• [What to work on]
1: In the Sort Features by Popularity write-up below, output the passage starting with "features is a" and going on through "rules described above.", copied character for character.
2: According to the Sort Features by Popularity write-up below, how should two features with the same popularity be ordered?

-- Start Document section --

1772. Sort Features by Popularity

MediumArrayHash TableStringSorting
Leetcode Link

Problem Description

In the given problem, we have two lists: features and responses.

features is a list of single-word strings where each word represents a unique feature of a product.

responses is a list of strings where each string may contain several words expressing features liked by a user. These strings represent user feedback from a survey.

The goal is to sort the features array in order of decreasing popularity. Popularity of a feature is defined by the number of responses that mention the feature at least once. One thing to note is that even if a response mentions a feature multiple times, it still only counts once towards the feature's popularity.

Furthermore, if two features have the same popularity, our sorting should prioritize them based on the order in which they appear in the features list.

Finally, we need to return the features sorted by the rules described above.

Intuition

For the solution, we need to do the following:

  1. Count how many times each feature is mentioned in the responses list. To ensure that each feature is counted only once per response, we can create a set of words from each response. This will automatically remove duplicates.

  2. After we have the counts of each feature as per the responses, we need to sort the features list. The sorting is not regular alphabetical or numerical sorting; it is based on the popularity of the features.

Therefore, we need a custom sort that:

  • Sorts features in descending order of their popularity.
  • When features have the same popularity count, they should retain their original relative order as given in the input features array.
  1. To implement this, we use a sorting function with a custom key. In Python, this can be achieved via the sorted function with a lambda function as the key. The lambda function returns the negative count of how many times a feature occurs, thus enabling sorting in descending order based on popularity.

By following this approach, we can efficiently sort the features according to the problem's requirements.

Solution Approach

To implement the solution, the code utilizes a couple of Python-specific techniques and data structures. Here's a step-by-step walkthrough of the solution:

  1. Import the Counter class from the collections module. A Counter is a dictionary subclass designed for counting hashable objects. It's an unordered collection where elements are stored as dictionary keys and their counts as dictionary values.

  2. Initialize the Counter by the variable name cnt. It's going to be used to store the number of times each feature appears in the responses.

  3. Iterate through each response in the responses list using a for loop.

  4. Inside the loop, split the current response r using r.split(), converting it into a list of words. Then convert this list into a set ws to ensure that each word is unique and duplicate mentions of a feature in a single response are eliminated.

  5. Iterate through each word s in the set ws. If it's a word that represents a feature, it should be counted. Increment its count in our Counter by doing cnt[s] += 1.

  6. Now, we need to sort the features list by the count of each feature while preserving the order of features with the same popularity. To do this, we use the sorted function with a custom lambda function as the sorting key: lambda x: -cnt[x]. This lambda function returns the count from the Counter for each element x in features, negated so that the sorting is in descending order.

  7. The sorted function with the custom lambda function will sort the features by descending popularity, and in case of a tie, it will preserve the original order, as it's stable sort (it maintains the relative order of records with equal values).

Here is the final sorted list:

1sorted_features = sorted(features, key=lambda x: -cnt[x])

This Python code gives us the desired output where the features are sorted according to the specified rules.

-- End Document section --
-- Start Supplied records --

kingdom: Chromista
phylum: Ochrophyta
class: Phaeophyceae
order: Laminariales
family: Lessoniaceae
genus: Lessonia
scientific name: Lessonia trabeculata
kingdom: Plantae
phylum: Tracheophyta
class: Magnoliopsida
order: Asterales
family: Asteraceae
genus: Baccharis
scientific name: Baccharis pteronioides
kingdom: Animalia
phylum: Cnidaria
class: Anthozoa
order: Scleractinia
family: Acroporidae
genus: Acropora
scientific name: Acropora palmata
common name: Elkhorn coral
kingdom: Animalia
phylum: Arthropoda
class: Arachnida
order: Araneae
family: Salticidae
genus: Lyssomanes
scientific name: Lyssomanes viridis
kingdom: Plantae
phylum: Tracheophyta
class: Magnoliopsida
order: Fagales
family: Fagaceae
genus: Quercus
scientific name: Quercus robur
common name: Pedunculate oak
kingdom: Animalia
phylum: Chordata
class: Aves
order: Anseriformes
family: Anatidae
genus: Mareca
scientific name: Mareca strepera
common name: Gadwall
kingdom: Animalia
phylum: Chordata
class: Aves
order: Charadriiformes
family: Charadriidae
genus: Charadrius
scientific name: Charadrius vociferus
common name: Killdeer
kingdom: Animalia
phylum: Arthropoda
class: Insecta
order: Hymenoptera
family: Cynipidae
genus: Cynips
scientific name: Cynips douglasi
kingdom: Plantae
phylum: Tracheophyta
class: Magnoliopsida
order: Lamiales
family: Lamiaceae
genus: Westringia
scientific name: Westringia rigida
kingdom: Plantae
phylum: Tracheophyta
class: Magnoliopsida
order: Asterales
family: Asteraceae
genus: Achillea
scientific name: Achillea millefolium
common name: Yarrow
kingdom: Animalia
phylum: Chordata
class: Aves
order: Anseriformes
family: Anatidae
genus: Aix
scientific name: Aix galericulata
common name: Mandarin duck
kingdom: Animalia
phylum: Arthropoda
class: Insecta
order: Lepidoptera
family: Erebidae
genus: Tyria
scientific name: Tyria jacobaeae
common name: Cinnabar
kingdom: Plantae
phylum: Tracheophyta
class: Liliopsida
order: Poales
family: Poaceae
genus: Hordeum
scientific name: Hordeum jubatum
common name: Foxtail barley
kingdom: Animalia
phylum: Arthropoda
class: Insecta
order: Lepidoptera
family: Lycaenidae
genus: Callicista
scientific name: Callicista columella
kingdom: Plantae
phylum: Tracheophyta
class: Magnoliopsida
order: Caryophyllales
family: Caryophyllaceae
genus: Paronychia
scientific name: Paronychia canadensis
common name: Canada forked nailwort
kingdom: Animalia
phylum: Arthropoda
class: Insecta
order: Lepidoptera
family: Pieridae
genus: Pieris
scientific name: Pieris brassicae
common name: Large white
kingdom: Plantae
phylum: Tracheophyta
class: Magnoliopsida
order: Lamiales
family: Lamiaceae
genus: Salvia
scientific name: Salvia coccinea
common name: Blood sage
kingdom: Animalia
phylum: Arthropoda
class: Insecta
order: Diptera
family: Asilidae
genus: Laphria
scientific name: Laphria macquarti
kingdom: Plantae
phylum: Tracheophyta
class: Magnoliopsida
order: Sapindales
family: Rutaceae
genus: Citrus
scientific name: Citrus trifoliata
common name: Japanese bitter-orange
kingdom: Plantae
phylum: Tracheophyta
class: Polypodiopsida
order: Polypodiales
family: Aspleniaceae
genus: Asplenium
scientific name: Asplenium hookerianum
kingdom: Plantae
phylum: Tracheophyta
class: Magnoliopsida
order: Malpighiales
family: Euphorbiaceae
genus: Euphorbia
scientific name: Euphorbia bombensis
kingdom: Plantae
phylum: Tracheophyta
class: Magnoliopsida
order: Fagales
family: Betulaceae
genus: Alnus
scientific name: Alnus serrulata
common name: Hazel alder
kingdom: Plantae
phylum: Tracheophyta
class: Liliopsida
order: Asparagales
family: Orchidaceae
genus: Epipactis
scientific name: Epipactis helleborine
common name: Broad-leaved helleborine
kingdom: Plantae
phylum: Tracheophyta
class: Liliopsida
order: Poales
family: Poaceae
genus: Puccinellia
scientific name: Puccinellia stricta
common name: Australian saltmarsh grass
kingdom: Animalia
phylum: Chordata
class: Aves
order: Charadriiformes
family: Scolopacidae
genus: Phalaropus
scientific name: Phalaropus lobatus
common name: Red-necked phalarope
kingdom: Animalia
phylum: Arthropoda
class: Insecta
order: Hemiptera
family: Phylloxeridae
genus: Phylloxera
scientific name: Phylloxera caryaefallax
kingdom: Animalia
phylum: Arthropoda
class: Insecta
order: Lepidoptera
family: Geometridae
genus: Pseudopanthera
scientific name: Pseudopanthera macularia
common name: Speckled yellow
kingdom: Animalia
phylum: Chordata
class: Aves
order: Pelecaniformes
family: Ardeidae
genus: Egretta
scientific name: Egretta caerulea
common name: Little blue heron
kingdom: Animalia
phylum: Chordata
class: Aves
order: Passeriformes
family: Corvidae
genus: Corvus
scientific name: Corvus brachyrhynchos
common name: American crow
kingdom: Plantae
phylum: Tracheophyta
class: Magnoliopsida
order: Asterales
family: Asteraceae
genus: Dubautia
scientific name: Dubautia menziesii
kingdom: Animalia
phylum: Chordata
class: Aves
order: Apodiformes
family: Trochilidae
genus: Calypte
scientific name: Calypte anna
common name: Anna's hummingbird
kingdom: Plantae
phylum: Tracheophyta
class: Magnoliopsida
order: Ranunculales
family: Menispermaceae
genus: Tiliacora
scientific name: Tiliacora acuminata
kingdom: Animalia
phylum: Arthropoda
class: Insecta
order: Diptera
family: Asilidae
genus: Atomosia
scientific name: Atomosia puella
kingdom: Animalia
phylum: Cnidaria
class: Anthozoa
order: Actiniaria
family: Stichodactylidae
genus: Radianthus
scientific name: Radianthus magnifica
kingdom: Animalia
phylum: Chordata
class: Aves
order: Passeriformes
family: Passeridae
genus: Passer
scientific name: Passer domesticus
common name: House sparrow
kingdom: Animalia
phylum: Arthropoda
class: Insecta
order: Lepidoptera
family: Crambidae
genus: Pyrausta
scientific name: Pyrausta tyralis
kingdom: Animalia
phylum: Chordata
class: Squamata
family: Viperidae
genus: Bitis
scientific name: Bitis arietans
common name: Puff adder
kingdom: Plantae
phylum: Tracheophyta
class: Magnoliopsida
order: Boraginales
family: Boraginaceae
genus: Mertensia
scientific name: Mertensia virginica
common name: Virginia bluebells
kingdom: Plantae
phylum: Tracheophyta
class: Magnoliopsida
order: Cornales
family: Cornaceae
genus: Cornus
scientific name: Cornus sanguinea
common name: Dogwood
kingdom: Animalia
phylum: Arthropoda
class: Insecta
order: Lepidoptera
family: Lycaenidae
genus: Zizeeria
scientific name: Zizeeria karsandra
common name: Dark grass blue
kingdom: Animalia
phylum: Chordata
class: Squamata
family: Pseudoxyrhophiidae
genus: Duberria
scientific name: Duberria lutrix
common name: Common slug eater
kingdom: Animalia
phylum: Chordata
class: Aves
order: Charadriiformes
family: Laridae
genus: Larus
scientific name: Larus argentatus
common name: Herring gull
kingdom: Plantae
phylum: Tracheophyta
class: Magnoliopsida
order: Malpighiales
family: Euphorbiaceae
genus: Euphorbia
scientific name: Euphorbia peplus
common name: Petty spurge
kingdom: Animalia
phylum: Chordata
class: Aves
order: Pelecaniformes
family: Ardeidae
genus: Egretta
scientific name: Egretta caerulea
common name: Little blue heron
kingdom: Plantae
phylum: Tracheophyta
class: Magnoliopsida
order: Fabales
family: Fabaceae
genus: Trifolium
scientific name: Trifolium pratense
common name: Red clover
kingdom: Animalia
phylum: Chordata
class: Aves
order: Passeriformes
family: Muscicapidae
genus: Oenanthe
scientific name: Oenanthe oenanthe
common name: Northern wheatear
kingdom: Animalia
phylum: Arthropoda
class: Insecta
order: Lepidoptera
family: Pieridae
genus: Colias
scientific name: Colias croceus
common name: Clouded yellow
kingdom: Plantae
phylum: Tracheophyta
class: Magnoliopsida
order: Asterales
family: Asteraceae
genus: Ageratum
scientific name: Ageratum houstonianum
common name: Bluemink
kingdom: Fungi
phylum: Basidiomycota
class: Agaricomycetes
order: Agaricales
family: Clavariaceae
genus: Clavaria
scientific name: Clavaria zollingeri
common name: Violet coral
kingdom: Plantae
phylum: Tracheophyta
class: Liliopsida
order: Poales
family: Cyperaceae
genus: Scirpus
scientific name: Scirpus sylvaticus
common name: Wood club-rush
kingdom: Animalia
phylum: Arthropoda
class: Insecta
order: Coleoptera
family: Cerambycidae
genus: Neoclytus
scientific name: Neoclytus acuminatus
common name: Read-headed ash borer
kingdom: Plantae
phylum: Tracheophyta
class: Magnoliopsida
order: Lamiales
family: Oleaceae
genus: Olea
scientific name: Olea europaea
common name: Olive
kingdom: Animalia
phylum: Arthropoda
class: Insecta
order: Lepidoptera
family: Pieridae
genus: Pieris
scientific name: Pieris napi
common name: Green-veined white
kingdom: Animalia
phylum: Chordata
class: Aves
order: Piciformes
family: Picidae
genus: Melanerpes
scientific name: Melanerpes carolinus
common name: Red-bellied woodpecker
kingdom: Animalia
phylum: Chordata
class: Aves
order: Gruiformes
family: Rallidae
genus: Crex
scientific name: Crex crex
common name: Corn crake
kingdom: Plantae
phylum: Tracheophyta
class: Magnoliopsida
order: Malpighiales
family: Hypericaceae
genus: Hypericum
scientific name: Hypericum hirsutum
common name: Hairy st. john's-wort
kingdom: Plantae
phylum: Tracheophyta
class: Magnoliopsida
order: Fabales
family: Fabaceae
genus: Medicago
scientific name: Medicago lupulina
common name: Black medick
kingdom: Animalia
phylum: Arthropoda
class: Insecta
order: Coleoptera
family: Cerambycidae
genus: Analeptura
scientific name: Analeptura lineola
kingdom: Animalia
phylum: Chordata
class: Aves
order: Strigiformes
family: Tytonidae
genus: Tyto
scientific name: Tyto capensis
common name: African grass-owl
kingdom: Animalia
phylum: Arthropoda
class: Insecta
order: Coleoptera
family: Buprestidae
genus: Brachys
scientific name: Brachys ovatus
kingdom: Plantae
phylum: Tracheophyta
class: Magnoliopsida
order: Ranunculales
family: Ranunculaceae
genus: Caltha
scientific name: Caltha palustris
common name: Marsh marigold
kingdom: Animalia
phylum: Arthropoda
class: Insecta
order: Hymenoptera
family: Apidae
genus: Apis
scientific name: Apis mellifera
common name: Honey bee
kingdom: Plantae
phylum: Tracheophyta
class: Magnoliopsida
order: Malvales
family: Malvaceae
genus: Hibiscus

-- End Supplied records --

• [Exercise results]
1:
features is a list of single-word strings where each word represents a unique feature of a product.

responses is a list of strings where each string may contain several words expressing features liked by a user. These strings represent user feedback from a survey.

The goal is to sort the features array in order of decreasing popularity. Popularity of a feature is defined by the number of responses that mention the feature at least once. One thing to note is that even if a response mentions a feature multiple times, it still only counts once towards the feature's popularity.

Furthermore, if two features have the same popularity, our sorting should prioritize them based on the order in which they appear in the features list.

Finally, we need to return the features sorted by the rules described above.

2: By the order in which they appear in the features list.